Em primeiro lugar, a justificativa da receita é que os livros são mais consumidos por famílias com o equivalente a dois salários mínímos. Porém, de acordo com a pesquisada levantada pela Retratos da leitura no Brasil, 27 milhões de pessoas de classes baixas gostariam de ler mais, e não lêem por terem poder aquisitivo baixo, e a aprovação dessa proposta, não faria com que essas pessoas leiam mais, e sim bloquear o acesso do que elas já possuem acesso e dificultar o acesso ao que já não conseguem.
Ademais, a falta de incentivo a cultura não é algo novo no Brasil, vem sido discutido há anos, e essa proposta se aloca ao lado de quem incentiva a falta da cultura no povo brasileiro, diicultando com que esse problema seja resolvido.
Portanto, conclui-se que a possível aprovação da proposta de taxação de livros no Brasil não é favorável a presença da cultura no Brasil.
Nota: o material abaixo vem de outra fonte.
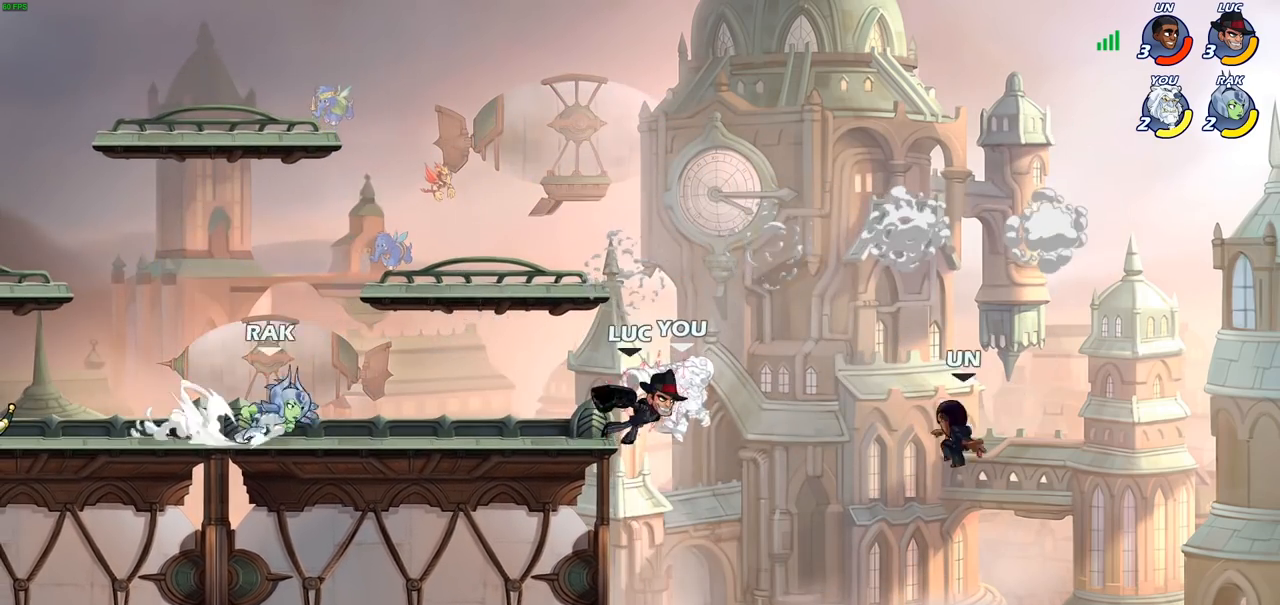
{"buttons": ["R2"], "left_stick": "up-left", "right_stick": "center", "events": [[200, "left_stick", "up"], [283, "CROSS", "down"], [383, "left_stick", "up-left"], [417, "CROSS", "up"], [467, "R2", "down"]]}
Por isso, é visto como solução, certamente, é a rejeção dessa proposta, assim a lei imposta por Jorge Amado Neto, há 70 anos, sobre a isenção de impostos nos livros. Além disso, é dever do governo e dos estados incentivar essa cultura de leitura, com bibliotecas públicas, além de projetos em escolas para o incentivo da leitura. Devemos apreciar as culturas, mais ainda mais importante, ter acesso a elas.